Bien que ces deux mécanismes caractéristiques soient propres au sujet, qui ne veut rien savoir sur la mort ou la maladie, celui-ci se trouve actuellement touché par la pandémie.
Les diverses stratégies uniques qui détournent l’attention de la détresse - voyages, vacances, rassemblements sociaux, relations sexuelles ou amoureuses - sont entravées. Le mécanisme de déni qui, dans le contexte d’une crise, ne fonctionne pas « normalement » est exploité et encouragé par les grands médias pour construire un sens commun négationniste qui, tout en idéologisant l’épidémie et les vaccins, boycotte la politique de santé et suscite la méfiance à l’égard du gouvernement.
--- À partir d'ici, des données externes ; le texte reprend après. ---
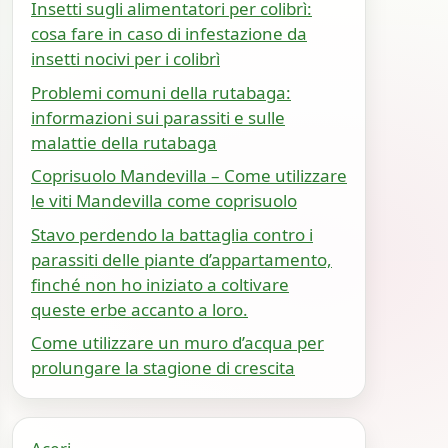
Insetti sugli alimentatori per colibrì:
cosa fare in caso di infestazione da
insetti nocivi per i colibrì
Problemi comuni della rutabaga:
informazioni sui parassiti e sulle
malattie della rutabaga
Coprisuolo Mandevilla – Come utilizzare
le viti Mandevilla come coprisuolo
Stavo perdendo la battaglia contro i
parassiti delle piante d’appartamento,
finché non ho iniziato a coltivare
queste erbe accanto a loro.
Come utilizzare un muro d’acqua per
prolungare la stagione di crescita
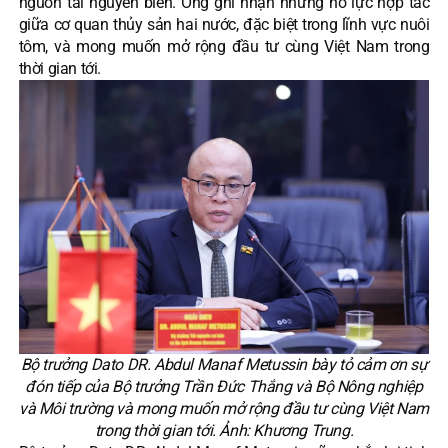
nguồn tài nguyên biển. Ông ghi nhận những nỗ lực hợp tác
giữa cơ quan thủy sản hai nước, đặc biệt trong lĩnh vực nuôi
tôm, và mong muốn mở rộng đầu tư cùng Việt Nam trong
thời gian tới.
Bộ trưởng Dato DR. Abdul Manaf Metussin bày tỏ cảm ơn sự
đón tiếp của Bộ trưởng Trần Đức Thắng và Bộ Nông nghiệp
và Môi trường và mong muốn mở rộng đầu tư cùng Việt Nam
trong thời gian tới. Ảnh: Khương Trung.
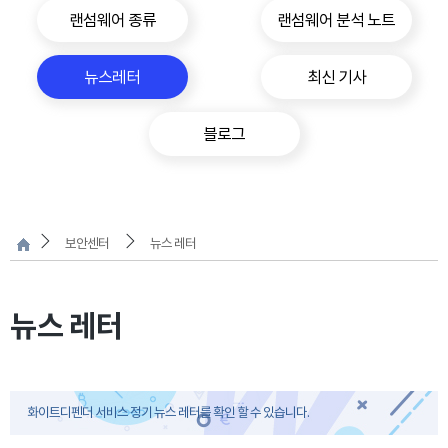
랜섬웨어 종류
랜섬웨어 분석 노트
뉴스레터
최신 기사
블로그
보안센터
뉴스 레터
뉴스 레터
화이트디펜더 서비스 정기 뉴스 레터를 확인 할 수 있습니다.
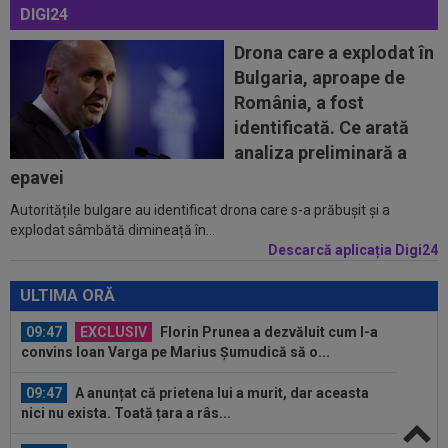
DIGI24
08:58
Hakan Calhanoglu a ”dat din casă”! Ce
obiective a setat Cristi Chivu la Inter...
Drona care a explodat în
Bulgaria, aproape de
08:57
”Meciul anului”: în minutul 10, oaspeții
România, a fost
conduceau cu 3-0, însă abia apoi a...
identificată. Ce arată
08:52
După 1.085 de zile! Adrian Mazilu a dat primul
analiza preliminară a
gol pentru Dinamo și nu s-a...
epavei
Autoritățile bulgare au identificat drona care s-a prăbușit și a
09:52
OFICIAL
A semnat: de la Cupa Mondială
explodat sâmbătă dimineață în...
2026, în SuperLiga României!
Descarcă aplicația Digi24
09:48
Giovanni Becali l-a propus pe Ștefan Baiaram în
Serie A
ULTIMA ORĂ
09:47
EXCLUSIV
Florin Prunea a dezvăluit cum l-a
convins Ioan Varga pe Marius Șumudică să o...
09:47
A anunțat că prietena lui a murit, dar aceasta
nici nu exista. Toată țara a râs...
Les fake news sont les fausses nouvelles non « vérifiées », dont les sources sont obscures et sont mises en circulation pour semer la confusion dans l’opinion publique. Dans le contexte d’une pandémie, c’est un instrument très sérieux qui peut entraîner la mort, que l’on observe avec la diffusion d’oxyde de chlore comme remède contre le coronavirus.
Enfin, le mensonge politique se caractérise par le maintien dans la sphère publique d’un mensonge réfuté par des preuves et des chiffres. Il peut être présenté de deux manières : comme un faux argument ou comme une vérité prétendument « objective », une évidence « naturelle ». Les grands médias ont fait et continuent de faire du mensonge une pratique quotidienne dédiée à la tromperie généralisée. Cette stratégie cynique a une véritable efficacité performative, dans le but de manipuler l’opinion publique, elle construit une réalité parallèle, étrangère aux données, aux chiffres et aux preuves judiciaires.
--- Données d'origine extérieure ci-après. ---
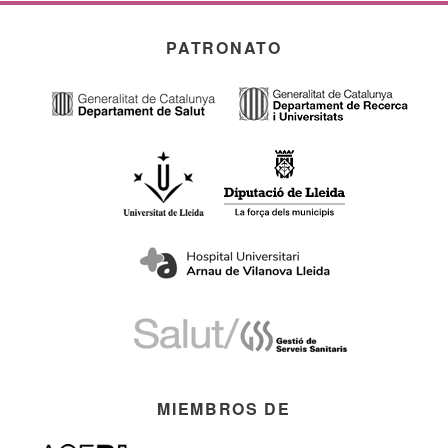
PATRONATO
MIEMBROS DE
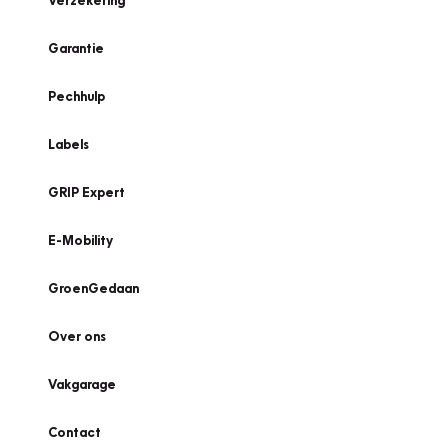
Verzekering
Garantie
Pechhulp
Labels
GRIP Expert
E-Mobility
GroenGedaan
Over ons
Vakgarage
Contact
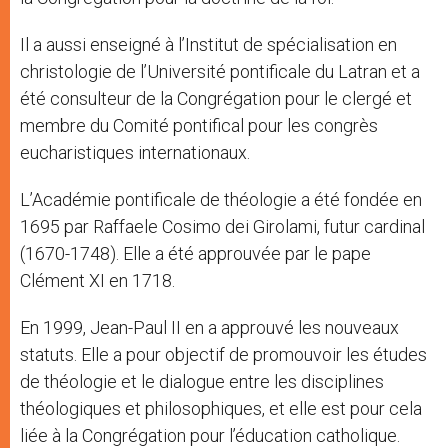
Il a aussi enseigné à l’Institut de spécialisation en
christologie de l’Université pontificale du Latran et a
été consulteur de la Congrégation pour le clergé et
membre du Comité pontifical pour les congrès
eucharistiques internationaux.
L’Académie pontificale de théologie a été fondée en
1695 par Raffaele Cosimo dei Girolami, futur cardinal
(1670-1748). Elle a été approuvée par le pape
Clément XI en 1718.
En 1999, Jean-Paul II en a approuvé les nouveaux
statuts. Elle a pour objectif de promouvoir les études
de théologie et le dialogue entre les disciplines
théologiques et philosophiques, et elle est pour cela
liée à la Congrégation pour l’éducation catholique.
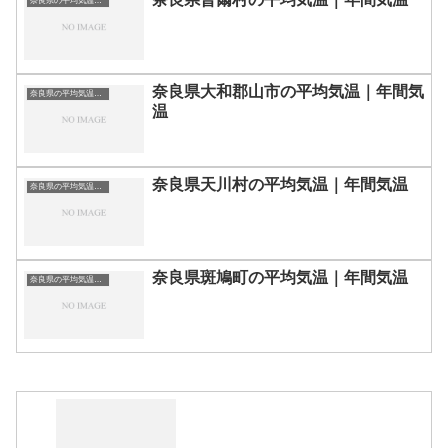
奈良県の平均気温まとめ
奈良県大和郡山市の平均気温｜年間気
奈良県の平均気温まとめ
温
奈良県天川村の平均気温｜年間気温
奈良県の平均気温まとめ
奈良県斑鳩町の平均気温｜年間気温
奈良県の平均気温まとめ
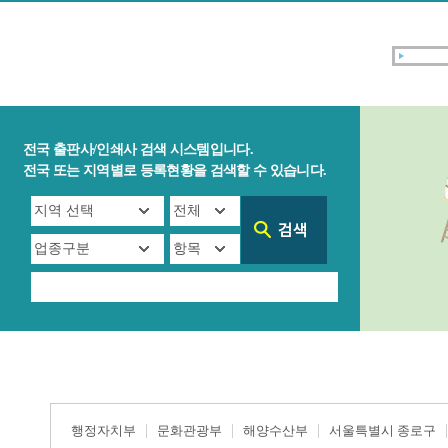
전국 출판사/인쇄사 검색 시스템입니다.
전국 또는 지역별로 등록현황을 검색할 수 있습니다.
행정자치부
문화관광부
해양수산부
서울특별시 종로구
Dans ses quatre modalités, ce dispositif de falsification mène une opération qui vise la manipulation sociale, menace la vérité, la politique et les liens sociaux. Le démantèlement de ce pouvoir d’imposition sociale nécessitera de faire valoir les outils juridiques, culturels et militants disponibles, ainsi que d’inventer de nouvelles formes démocratiques qui limitent l’usage normalisé de la falsification intentionnelle.
Rétablir le rapport à la vérité est devenu un problème fondamental pour redonner à la politique sa dimension éthique et faire de la vie un monde habitable.